As explained in many places (such as Why can't decimal numbers be represented exactly in binary?), not all decimal fractions can be represented as floating point values (such as stored in a float
in Java).
The typical example given is "0.2". According to this nifty IEEE 754 Converter, the float
closest to 0.2 is approximately 0.20000000298023224 , so parsing "0.2" as a float
should yield this result.
However, I noted that Java seems to be able to do the impossible:
String number="0.2";
float f = Float.parseFloat(number);
System.out.println("Result of roundtrip String -> float -> String: "+f);
prints:
Result of roundtrip String -> float -> String: 0.2
Test on IDeone.com
How does Java know that I wanted the (rounded) output "0.2", instead of the precise output "0.20000000298023224" as explained above?

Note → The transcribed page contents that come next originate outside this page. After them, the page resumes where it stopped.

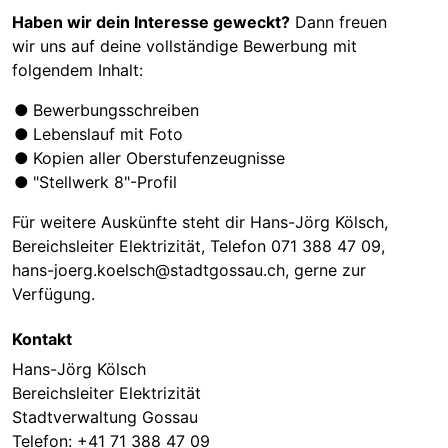
Haben wir dein Interesse geweckt?
Dann freuen
wir uns auf deine vollständige Bewerbung mit
folgendem Inhalt:
Bewerbungsschreiben
Lebenslauf mit Foto
Kopien aller Oberstufenzeugnisse
"Stellwerk 8"-Profil
Für weitere Auskünfte steht dir Hans-Jörg Kölsch,
Bereichsleiter Elektrizität, Telefon 071 388 47 09,
hans-joerg.koelsch@stadtgossau.ch, gerne zur
Verfügung.
Kontakt
Hans-Jörg Kölsch
Bereichsleiter Elektrizität
Stadtverwaltung Gossau
Telefon:
+41 71 388 47 09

The Javadocs of Float.toString()
try to explain this:
How many digits must be printed for the fractional part of m or a? There must be at least one digit to represent the fractional part, and beyond that as many, but only as many, more digits as are needed to uniquely distinguish the argument value from adjacent values of type float.
Unfortunately, this confuses me even more. Why does "printing as many digits as needed to uniquely distinguish the argument value" allow Java to print "0.2"?

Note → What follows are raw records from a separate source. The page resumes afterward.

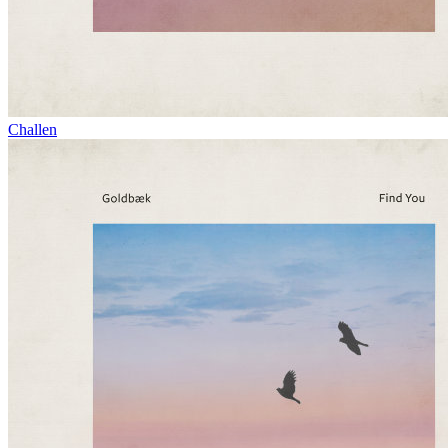
Challen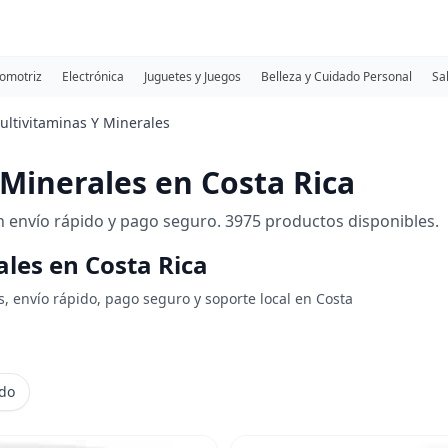
omotriz
Electrónica
Juguetes y Juegos
Belleza y Cuidado Personal
Sa
ultivitaminas Y Minerales
Minerales en Costa Rica
 envío rápido y pago seguro. 3975 productos disponibles.
ales en Costa Rica
s, envío rápido, pago seguro y soporte local en Costa
ido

Ideally, the answer would also explain why this printing algorithm was chosen. It is to make (some) round-trips work, as in this example? Is there another motivation?

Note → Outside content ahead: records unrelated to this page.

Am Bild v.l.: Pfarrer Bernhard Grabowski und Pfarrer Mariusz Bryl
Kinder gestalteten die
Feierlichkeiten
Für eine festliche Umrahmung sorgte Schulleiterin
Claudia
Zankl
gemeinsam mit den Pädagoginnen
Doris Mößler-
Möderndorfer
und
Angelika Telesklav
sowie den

The rounding of the output is not because of some printing algorithm. It is because of the size of float
. If you do:
String fs = "0.2";
double f = Float.parseFloat(fs);
System.out.println(f);
You get:
0.20000000298023224
Test on Ideone.com
This clearly shows that the String "0.2" is parsed as 0.20000000298023224, but the float data-type is not able to hold it, and rounds it up to 0.2. double
data type is capable of holding this data, and hence, when you parse it as float, but store it in a double, you get the expected output.